#### What you have to do
Search the records for the word "picture". Copy every line where it appears.

[Stored dataset items]
================

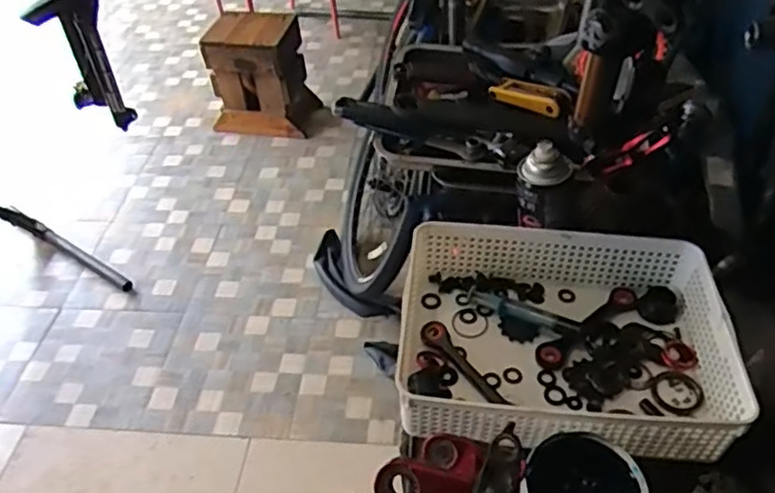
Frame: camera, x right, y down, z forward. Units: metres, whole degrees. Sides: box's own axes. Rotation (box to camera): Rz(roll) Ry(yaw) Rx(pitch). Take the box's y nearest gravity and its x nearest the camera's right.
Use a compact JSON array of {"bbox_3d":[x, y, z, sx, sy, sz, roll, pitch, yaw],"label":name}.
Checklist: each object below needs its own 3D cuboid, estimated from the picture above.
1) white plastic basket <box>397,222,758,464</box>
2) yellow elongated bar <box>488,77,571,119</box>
[{"bbox_3d":[0.185,0.099,0.708,0.329,0.085,0.253,2,44,7],"label":"white plastic basket"},{"bbox_3d":[0.201,-0.218,0.951,0.038,0.035,0.121,-34,51,-27],"label":"yellow elongated bar"}]

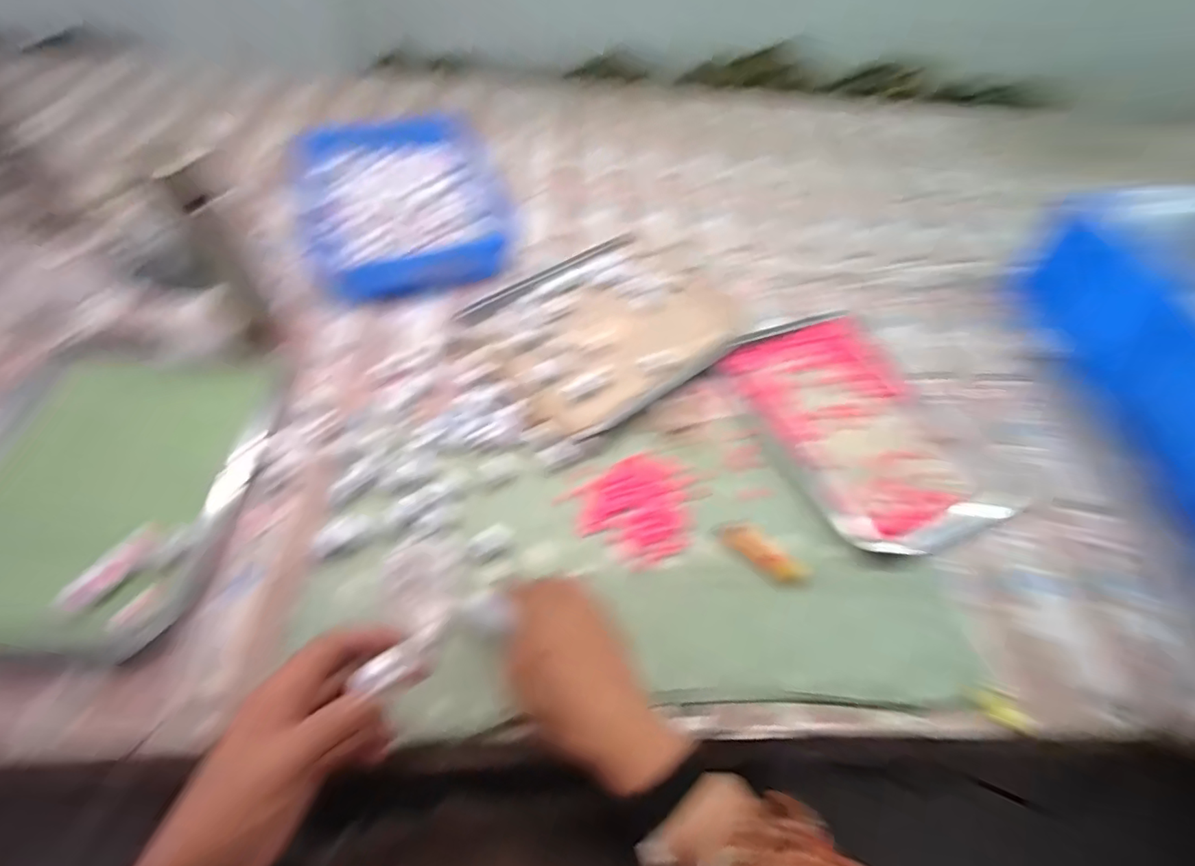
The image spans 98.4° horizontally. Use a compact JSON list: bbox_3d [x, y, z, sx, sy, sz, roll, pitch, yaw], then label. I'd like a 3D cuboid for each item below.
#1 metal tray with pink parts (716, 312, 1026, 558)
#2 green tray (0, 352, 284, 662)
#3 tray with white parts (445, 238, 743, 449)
[{"bbox_3d":[0.301,-0.020,0.584,0.213,0.030,0.311,-18,56,-16],"label":"metal tray with pink parts"},{"bbox_3d":[-0.467,0.037,0.496,0.264,0.031,0.320,3,53,-1],"label":"green tray"},{"bbox_3d":[0.009,-0.138,0.655,0.327,0.024,0.256,-32,61,-24],"label":"tray with white parts"}]

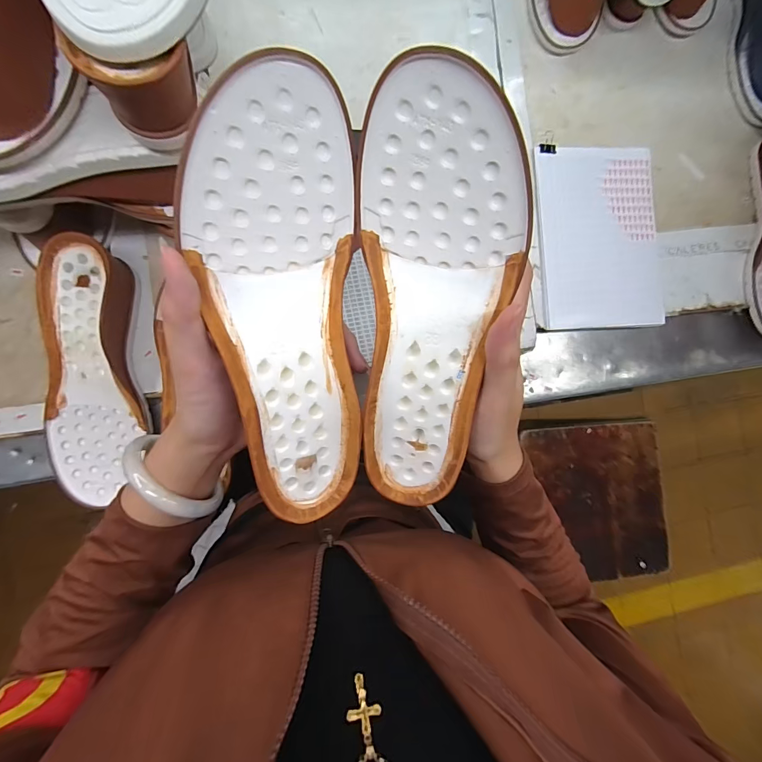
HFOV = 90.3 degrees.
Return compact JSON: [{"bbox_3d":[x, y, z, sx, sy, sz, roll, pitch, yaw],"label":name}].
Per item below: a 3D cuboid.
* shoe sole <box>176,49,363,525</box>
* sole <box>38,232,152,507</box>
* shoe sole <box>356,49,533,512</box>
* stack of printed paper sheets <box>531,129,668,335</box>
[{"bbox_3d":[-0.051,-0.028,0.210,0.082,0.036,0.235,-5,107,-9],"label":"shoe sole"},{"bbox_3d":[-0.256,-0.004,0.337,0.080,0.033,0.227,7,104,-9],"label":"sole"},{"bbox_3d":[0.030,-0.033,0.218,0.081,0.040,0.233,-1,109,-9],"label":"shoe sole"},{"bbox_3d":[0.258,-0.171,0.446,0.150,0.009,0.213,-3,89,-9],"label":"stack of printed paper sheets"}]

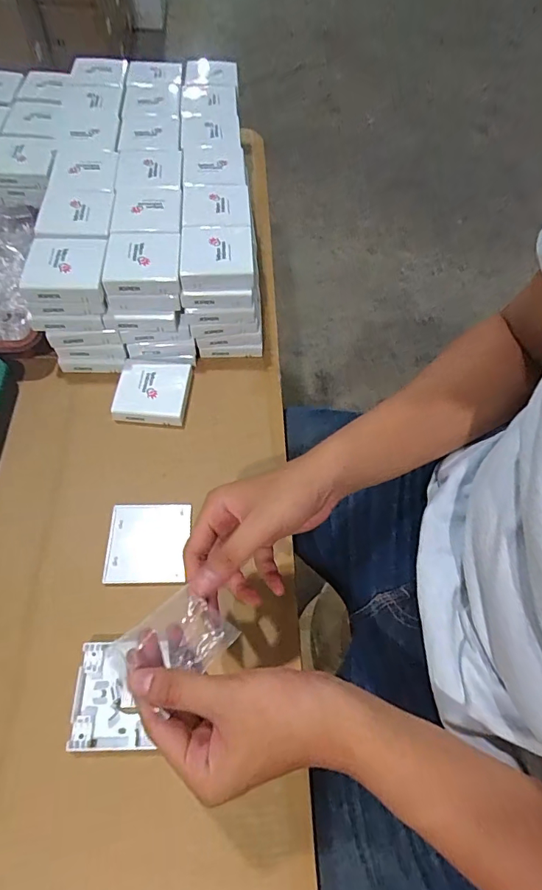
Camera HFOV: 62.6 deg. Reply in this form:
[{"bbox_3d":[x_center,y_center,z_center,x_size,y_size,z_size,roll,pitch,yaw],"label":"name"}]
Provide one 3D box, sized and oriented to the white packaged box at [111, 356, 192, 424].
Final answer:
[{"bbox_3d":[-0.148,-0.068,0.565,0.084,0.026,0.086,5,61,-2],"label":"white packaged box"}]

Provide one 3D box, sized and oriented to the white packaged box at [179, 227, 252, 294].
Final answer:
[{"bbox_3d":[-0.064,-0.224,0.532,0.084,0.023,0.084,-3,61,-6],"label":"white packaged box"}]

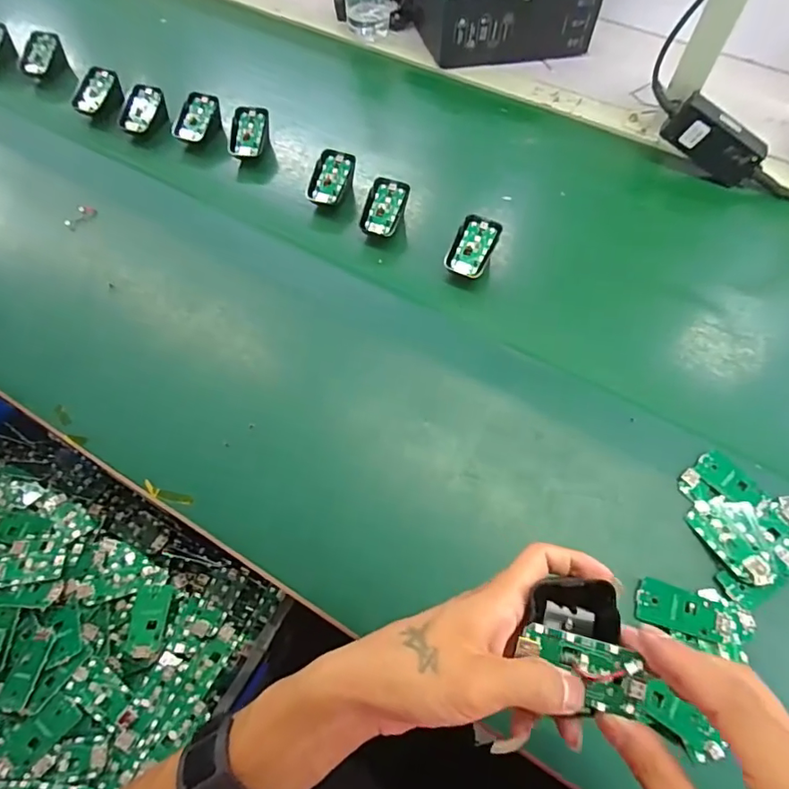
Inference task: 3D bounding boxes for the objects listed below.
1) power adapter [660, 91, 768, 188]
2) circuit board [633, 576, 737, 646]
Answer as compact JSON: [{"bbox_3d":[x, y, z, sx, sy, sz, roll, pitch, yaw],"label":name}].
[{"bbox_3d":[0.387,-0.305,0.616,0.118,0.053,0.033,35,64,-4],"label":"power adapter"},{"bbox_3d":[0.222,0.166,0.386,0.069,0.005,0.031,18,62,8],"label":"circuit board"}]

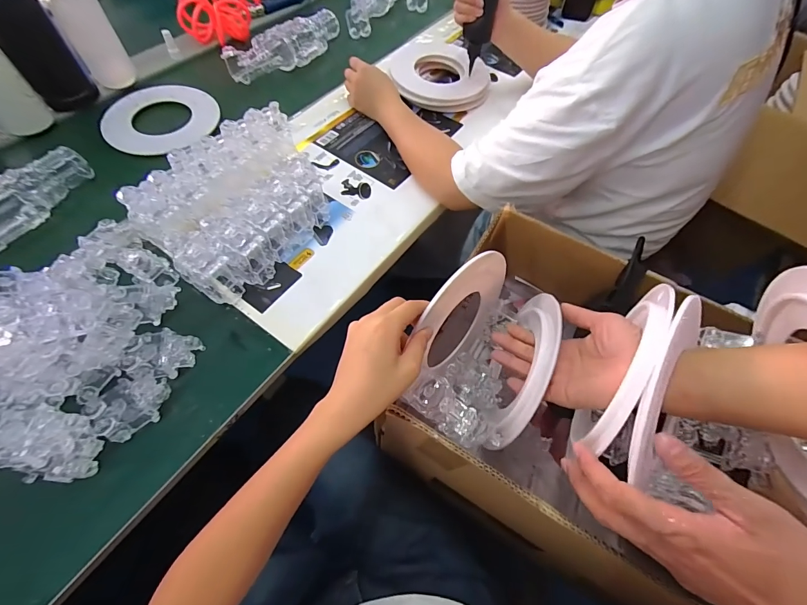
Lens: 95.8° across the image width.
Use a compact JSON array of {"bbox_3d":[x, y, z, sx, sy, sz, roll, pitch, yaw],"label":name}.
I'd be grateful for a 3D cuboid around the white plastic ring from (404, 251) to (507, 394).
[{"bbox_3d":[0.061,0.020,0.402,0.009,0.157,0.166,33,28,30],"label":"white plastic ring"}]

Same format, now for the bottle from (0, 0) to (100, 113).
[{"bbox_3d":[-0.560,-0.398,0.545,0.076,0.216,0.071,-28,66,-18],"label":"bottle"}]

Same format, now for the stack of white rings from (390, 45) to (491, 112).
[{"bbox_3d":[0.082,-0.464,0.739,0.187,0.042,0.193,14,61,4],"label":"stack of white rings"}]

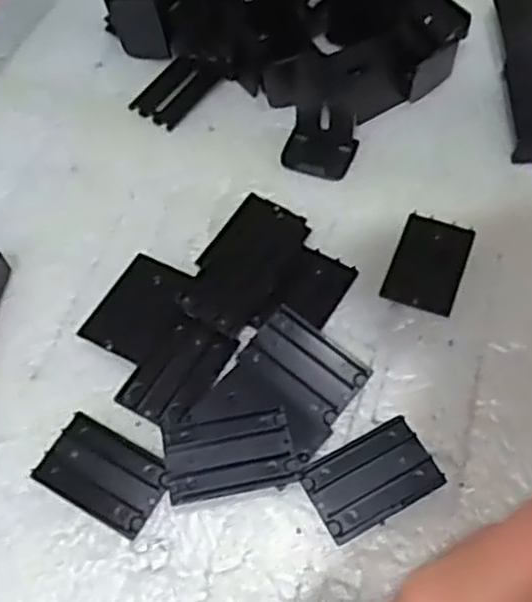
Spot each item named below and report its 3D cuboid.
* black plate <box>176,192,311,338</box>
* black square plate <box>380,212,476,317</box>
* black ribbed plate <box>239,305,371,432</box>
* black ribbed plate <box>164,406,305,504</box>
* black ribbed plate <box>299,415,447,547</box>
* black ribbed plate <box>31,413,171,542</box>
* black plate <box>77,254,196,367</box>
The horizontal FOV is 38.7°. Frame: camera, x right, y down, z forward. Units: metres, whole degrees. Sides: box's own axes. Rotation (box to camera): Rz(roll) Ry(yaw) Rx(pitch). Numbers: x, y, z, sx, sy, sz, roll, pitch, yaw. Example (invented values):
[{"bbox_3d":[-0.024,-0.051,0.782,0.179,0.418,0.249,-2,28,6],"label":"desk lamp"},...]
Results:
[{"bbox_3d":[-0.012,-0.021,0.386,0.041,0.009,0.082,26,59,18],"label":"black plate"},{"bbox_3d":[0.084,-0.020,0.388,0.035,0.004,0.056,18,60,12],"label":"black square plate"},{"bbox_3d":[0.018,0.029,0.356,0.056,0.007,0.038,36,65,21],"label":"black ribbed plate"},{"bbox_3d":[-0.016,0.067,0.330,0.054,0.009,0.035,-10,58,-5],"label":"black ribbed plate"},{"bbox_3d":[0.046,0.076,0.330,0.055,0.004,0.036,-25,61,-14],"label":"black ribbed plate"},{"bbox_3d":[-0.070,0.075,0.330,0.055,0.006,0.035,27,62,17],"label":"black ribbed plate"},{"bbox_3d":[-0.060,0.004,0.372,0.041,0.007,0.054,26,62,16],"label":"black plate"}]

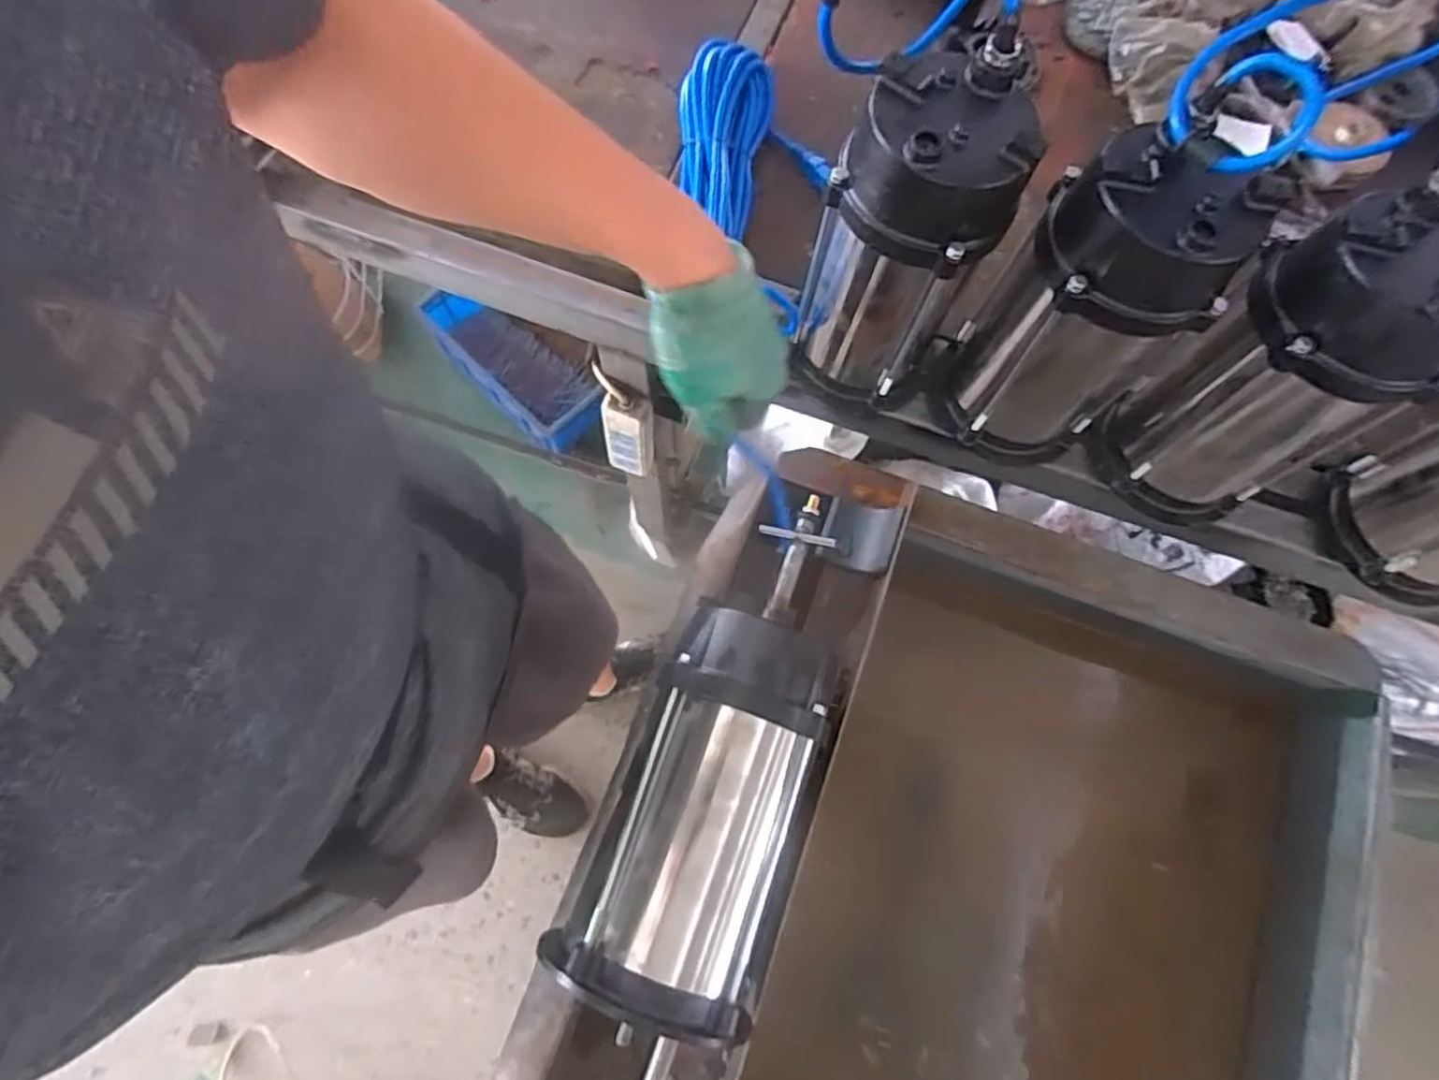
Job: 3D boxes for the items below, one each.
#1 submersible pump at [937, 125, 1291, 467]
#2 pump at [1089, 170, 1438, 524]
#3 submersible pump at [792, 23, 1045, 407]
[{"bbox_3d":[0.275,-0.169,0.536,0.131,0.242,0.119,40,76,10],"label":"submersible pump"},{"bbox_3d":[0.407,-0.113,0.533,0.118,0.252,0.135,-28,76,-10],"label":"pump"},{"bbox_3d":[0.134,-0.219,0.557,0.123,0.257,0.111,25,74,6],"label":"submersible pump"}]

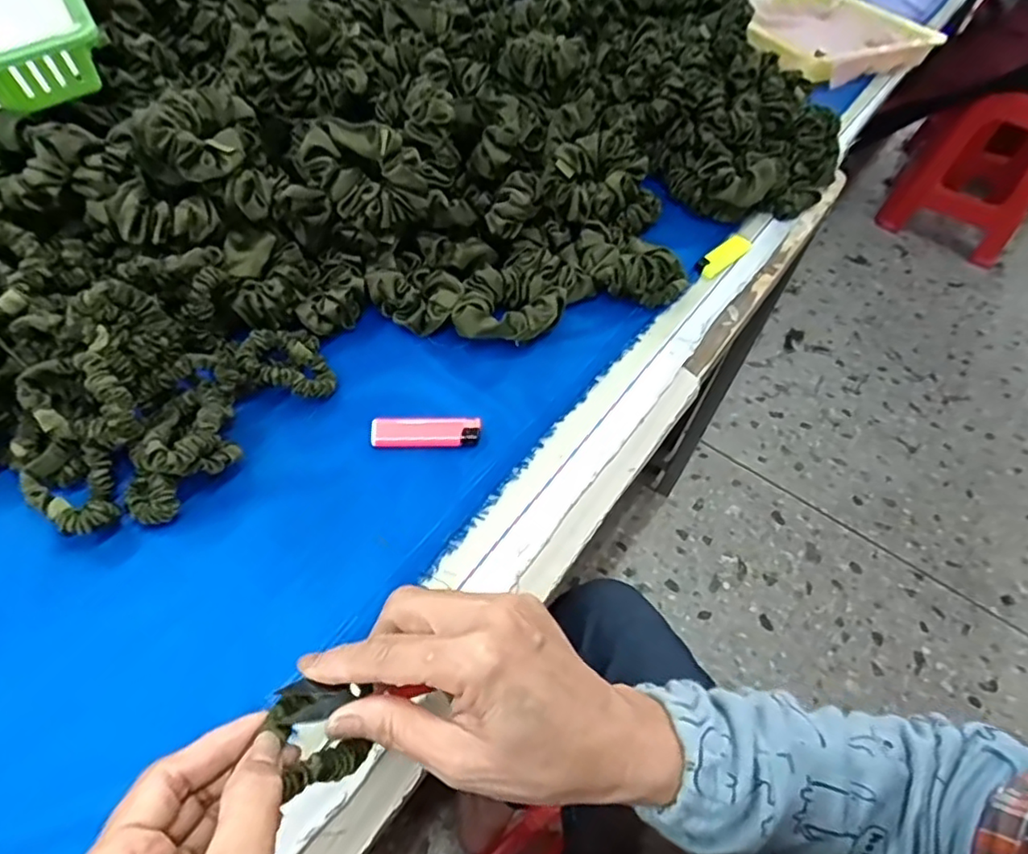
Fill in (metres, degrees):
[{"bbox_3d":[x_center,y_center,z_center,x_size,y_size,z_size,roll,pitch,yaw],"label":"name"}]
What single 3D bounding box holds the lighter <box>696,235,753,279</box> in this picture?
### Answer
[{"bbox_3d":[0.221,-0.181,0.678,0.085,0.015,0.022,-34,63,-31],"label":"lighter"}]

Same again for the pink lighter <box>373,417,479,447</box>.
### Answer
[{"bbox_3d":[-0.065,0.005,0.482,0.080,0.009,0.025,1,50,-9],"label":"pink lighter"}]

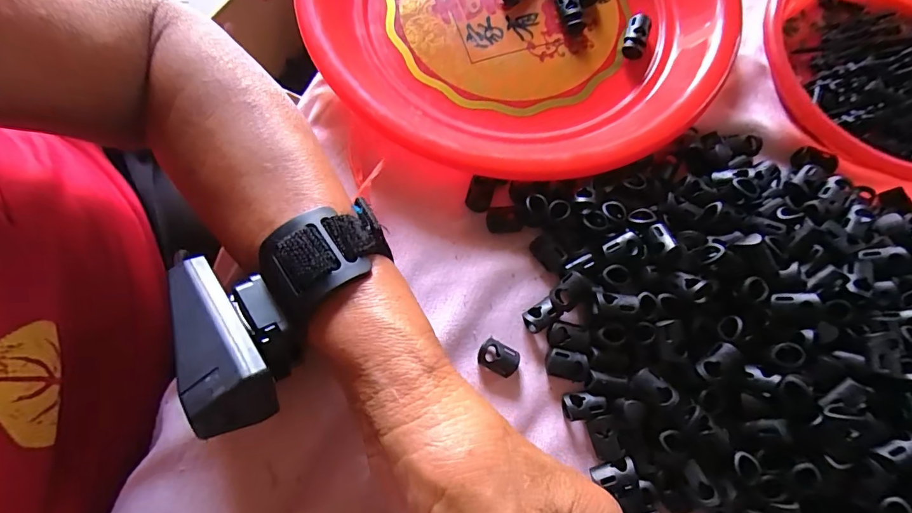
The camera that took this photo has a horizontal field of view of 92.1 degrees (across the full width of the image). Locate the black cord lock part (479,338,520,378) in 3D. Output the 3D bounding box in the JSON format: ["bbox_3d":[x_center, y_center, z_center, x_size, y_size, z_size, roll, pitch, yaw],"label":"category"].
[{"bbox_3d":[0.021,0.051,0.221,0.020,0.008,0.014,25,74,6],"label":"black cord lock part"}]

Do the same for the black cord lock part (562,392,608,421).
[{"bbox_3d":[0.062,0.072,0.213,0.020,0.006,0.012,-8,73,-4],"label":"black cord lock part"}]

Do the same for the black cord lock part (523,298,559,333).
[{"bbox_3d":[0.043,0.031,0.226,0.016,0.011,0.012,-32,76,-11],"label":"black cord lock part"}]

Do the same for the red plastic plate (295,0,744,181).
[{"bbox_3d":[0.038,-0.165,0.271,0.253,0.034,0.254,1,73,-2],"label":"red plastic plate"}]

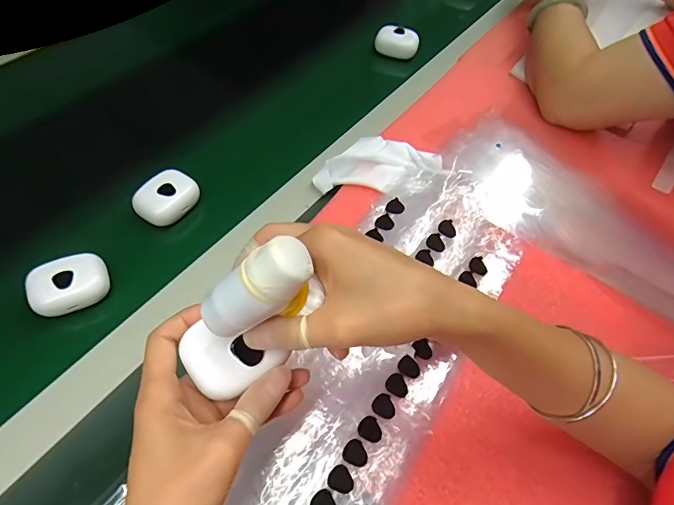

================

#### Result of this exercise
Checklist: each object below needs its own 3D cuboid, estimated from the picture above.
What single 3D bounding box holds the lighter <box>696,235,753,279</box> in this picture?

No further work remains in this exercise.